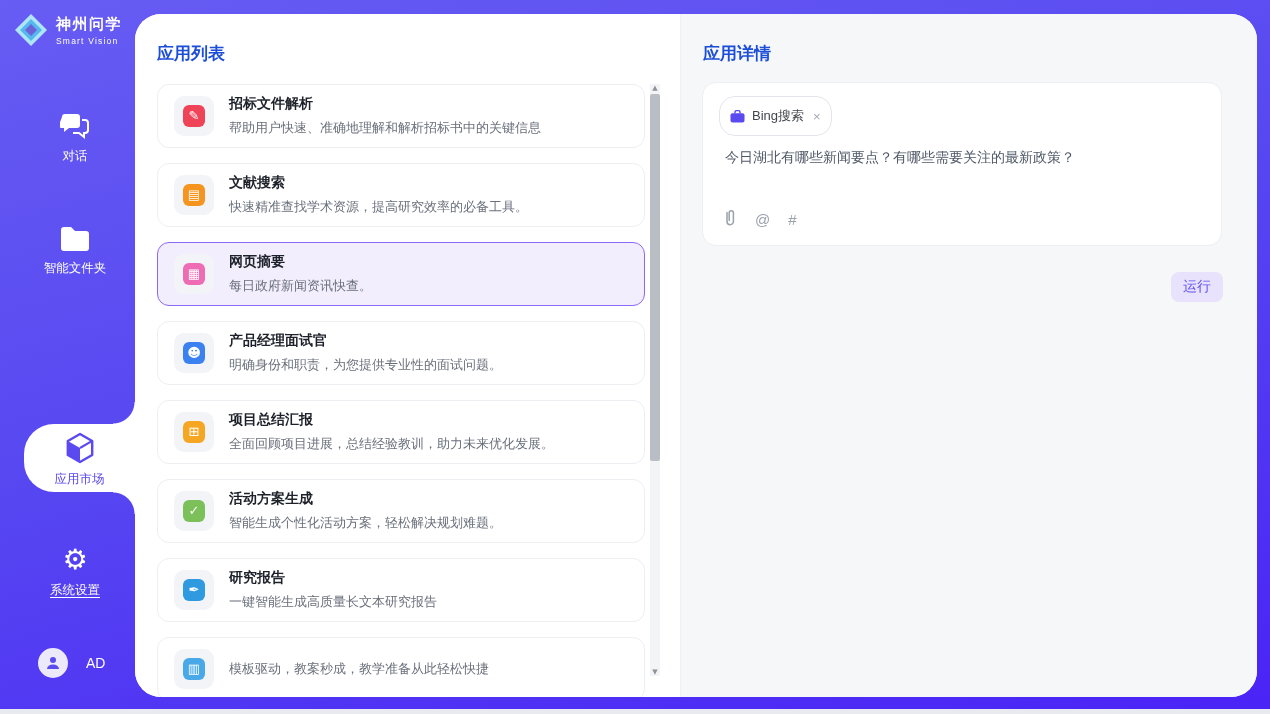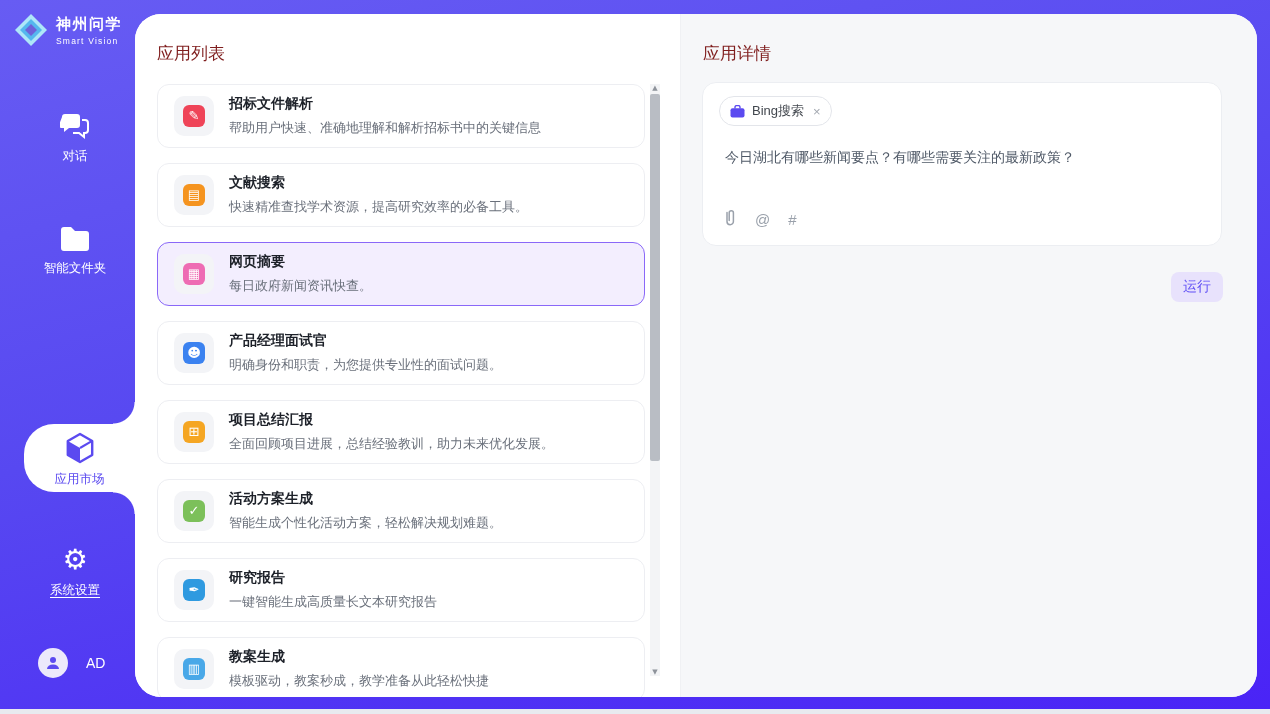--- a/index.html
+++ b/index.html
@@ -40,7 +40,7 @@
     border-radius:26px; background:#fff; display:flex; overflow:hidden; }
   .left-panel { width:545px; position:relative; background:#fff; flex:none; }
   .right-panel { flex:1; background:#f6f7f9; position:relative; border-left:1px solid #f0f1f4; }
-  .panel-title { position:absolute; top:28px; left:22px; font-size:17px; font-weight:normal; color:#7f1d1d; }
+  .panel-title { position:absolute; top:28px; left:22px; font-size:17px; font-weight:bold; color:#1d4ed8; }
 
   
   .app-list { position:absolute; top:70px; left:22px; width:488px; height:613px; overflow:hidden; }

----------

BRIEF: Aside from the pictures, repeat the listing exactly.

WRITTEN ANSWER:
--- a/index.html
+++ b/index.html
@@ -40,7 +40,7 @@
     border-radius:26px; background:#fff; display:flex; overflow:hidden; }
   .left-panel { width:545px; position:relative; background:#fff; flex:none; }
   .right-panel { flex:1; background:#f6f7f9; position:relative; border-left:1px solid #f0f1f4; }
-  .panel-title { position:absolute; top:28px; left:22px; font-size:17px; font-weight:normal; color:#7f1d1d; }
+  .panel-title { position:absolute; top:28px; left:22px; font-size:17px; font-weight:bold; color:#1d4ed8; }
 
   
   .app-list { position:absolute; top:70px; left:22px; width:488px; height:613px; overflow:hidden; }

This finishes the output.